During treatment with flucytosine a baseline blood count, renal and hepatic function should be measured and then monitored regularly.
Griseofulvin acts by disrupting the microtubule function of the fungal cells.
Indicated when topical treatment has failed or is not appropriate in treating dermatophyte infections, it is contraindicated in lupus erythematosus (may exacerbate) and severe hepatic disease.
The dose and the duration of treatment depends on what part of the body is being treated. Tinea of the skin and hair should be treated for between four and six weeks but may be longer for areas with a thicker keratin layer. Infections of the nails should be treated for up to 12 months as the treatment should continue until the infected nail has grown out.
Side effects include headache, GI upset, photosensitivity, rash, blurred vision, confusion, dizziness, fatigue, and taste disturbance. Some people find that consuming alcohol during a course of griseofulvin can cause skin flushing and an increased heart rate, so alcohol consumption during therapy is not recommended.
Terbinafine inhibits ergosterol synthesis via inhibition of squalene epoxidase which leads to the disruption of cell membranes and cell death. It is fungicidal to dermatophytes and fungistatic against Candida albicans.
It is indicated to treat onychomycosis and dermatophyte infections when topical treatment is ineffective or not appropriate. The duration of treatment is dependent on the condition being treated, usually between 2-12 weeks.
Do not use terbinafine in patients with active, chronic, and/or severe hepatic disease. Adverse effects commonly include headache, GI upset, itch and/or rash, urticaria, temporary elevation of liver enzymes, arthralgia and myalgia. Reversible taste disturbance may also sometimes occur. It may worsen psoriasis, and so should be used cautiously in these patients.
Used to treat or prevent Pneumocystis jiroveci (carinii) pneumonia (PCP). Its mode of action isn’t fully known and may include inhibition of the synthesis of protein, DNA, and RNA. It may also inhibit oxidative phosphorylation and has effects on the metabolism of folate. Pentamidine can interact with a wide variety of drugs.
Adverse effects are common and can be severe, with people suffering from AIDS more likely to be affected. Side effects are often encountered in the first week of intravenous treatment, possibly a result of accumulation of pentamidine in the tissues.
Side effects may present or persist weeks after the treatment has finished. Such side effects can include GI upset, taste disturbance, Stevens-Johnson syndrome, toxic epidermal necrolysis, confusion, dizziness, raised liver enzymes, nephrotoxicity, arrhythmias, hyper or hypo-glycaemia, pancreatitis, hypotension, electrolyte abnormalities, bronchospasm, thrombocytopenia or anaemia.
Side effects are less common with inhaled pentamidine, although it causes bronchospasm and cough, and should be used with caution in smokers or those suffering from asthma.
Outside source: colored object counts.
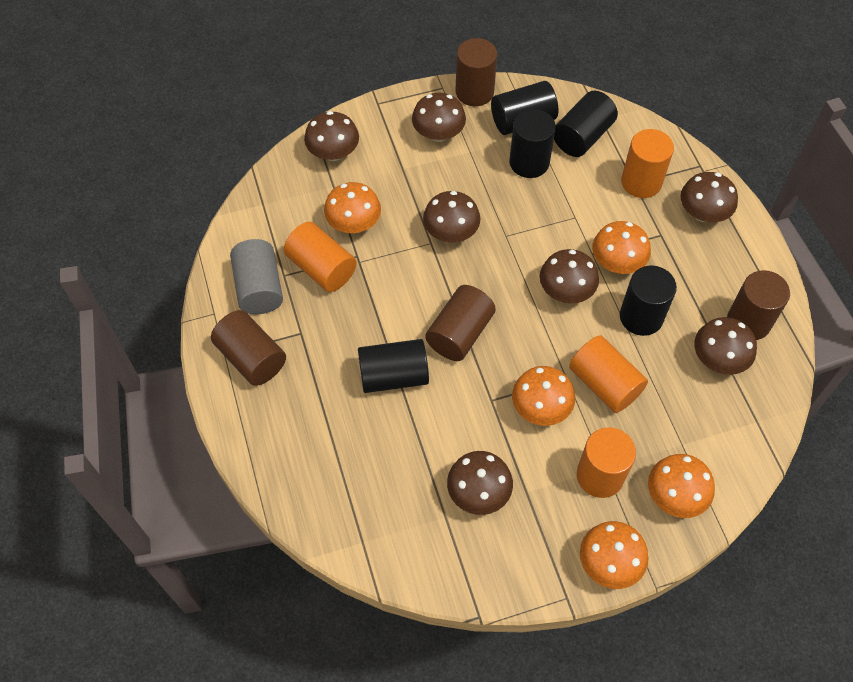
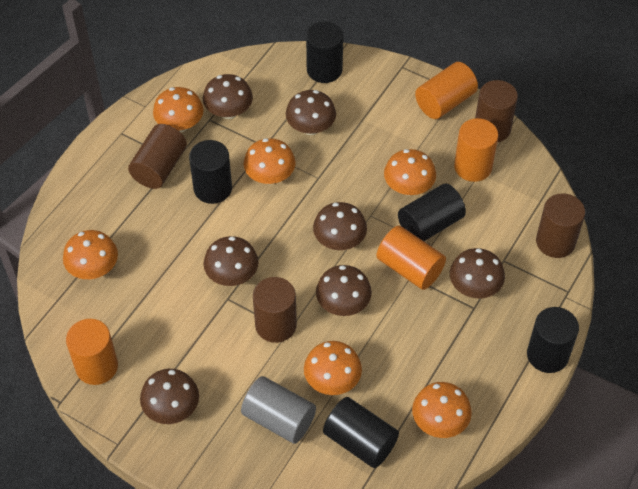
orange mushroom: [324,182,381,233] [512,366,575,426] [580,521,649,589] [592,221,651,274] [648,454,715,518] = 5 -> [63,230,118,279] [153,87,204,132] [244,138,296,184] [304,341,362,395] [384,149,436,195] [412,382,472,438] = 6

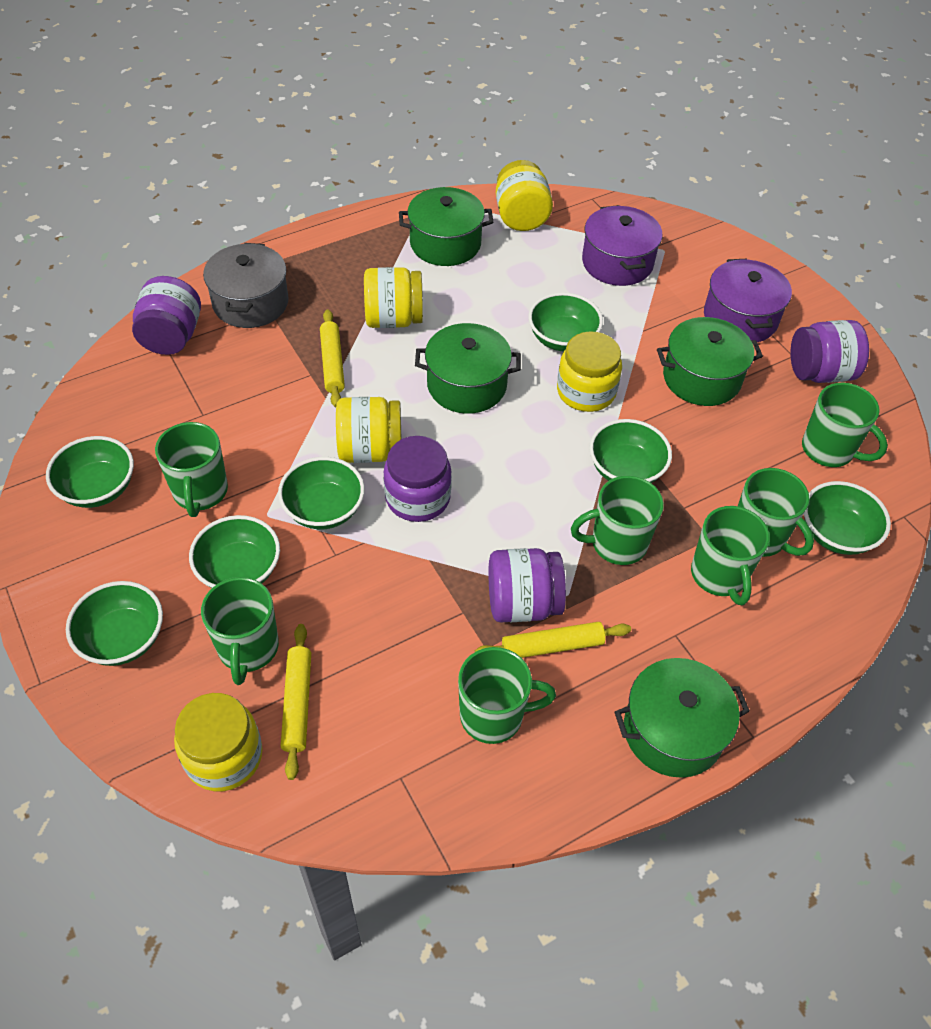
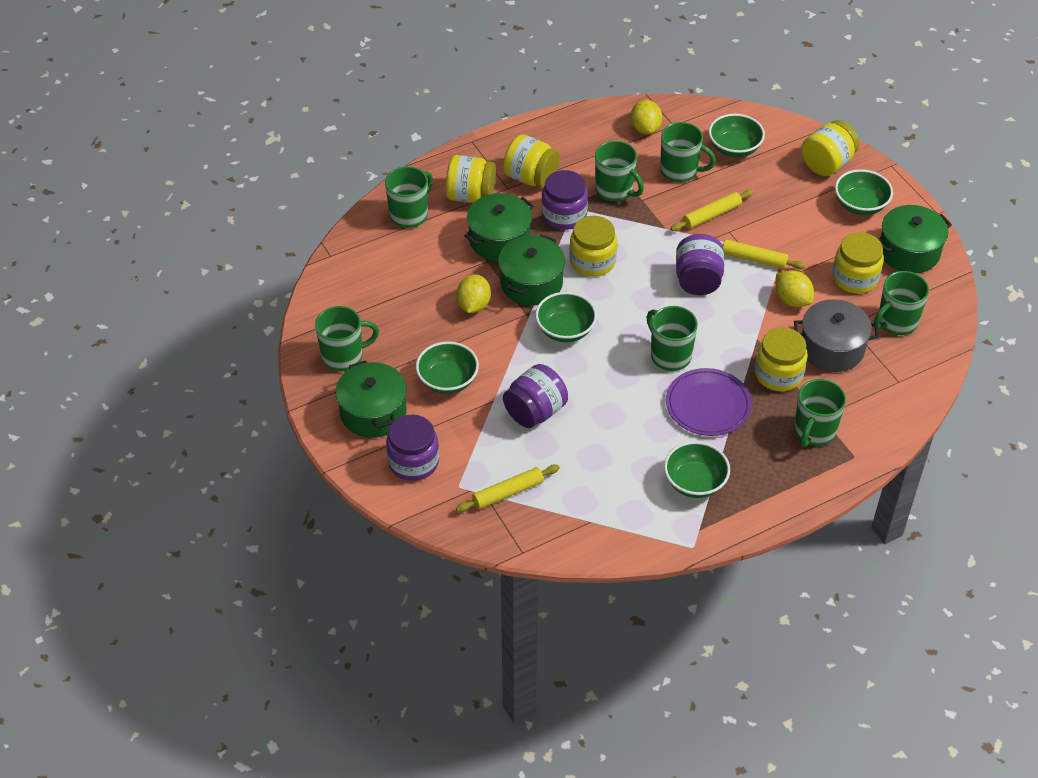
green bowl: [46,436,134,508] [66,581,163,666] [189,515,280,588] [278,457,365,529] [528,292,603,351] [589,419,672,483] [804,481,891,555] = 7 -> [416,341,479,394] [535,292,597,342] [664,441,730,498] [709,114,765,157] [835,169,893,215] = 5
purple plate: none = 0 -> [666,368,752,436] = 1
purple pot: [582,205,662,286] [704,259,792,342] = 2 -> none = 0
yellow jar: [174,693,263,791] [336,397,402,463] [364,267,423,328] [496,160,553,231] [557,331,622,412] = 5 -> [446,155,496,203] [503,134,560,188] [569,216,617,276] [755,327,808,391] [801,120,859,176] [832,232,884,294] = 6
yellow lemon: none = 0 -> [456,274,491,313] [631,100,662,134] [775,270,814,307] = 3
A bronchodilator can be used prior to using the inhaled pentamidine to reduce this adverse effect. Inhaled pentamidine should not be used in patients suffering from active tuberculosis, because this increases the risk of transmission to others.
An ECG should be taken at baseline and regularly during treatment. Blood pressure, kidney and liver function, blood glucose, complete blood count, serum potassium, and serum calcium should all be monitored regularly during therapy.
Fungal infections requiring systemic treatment are often those that are hard to treat, fail topical therapy, or occur in immunocompromised patients. There are a broad range of systemic fungal conditions with an equally broad range of treatment options. Selection of an appropriate agent needs to account for the infection being treated, what agents have been used in the past, and other medications the patient is taking. Clinicians need to also ensure that an appropriate treatment duration is observed to ensure adequate resolution of the infection.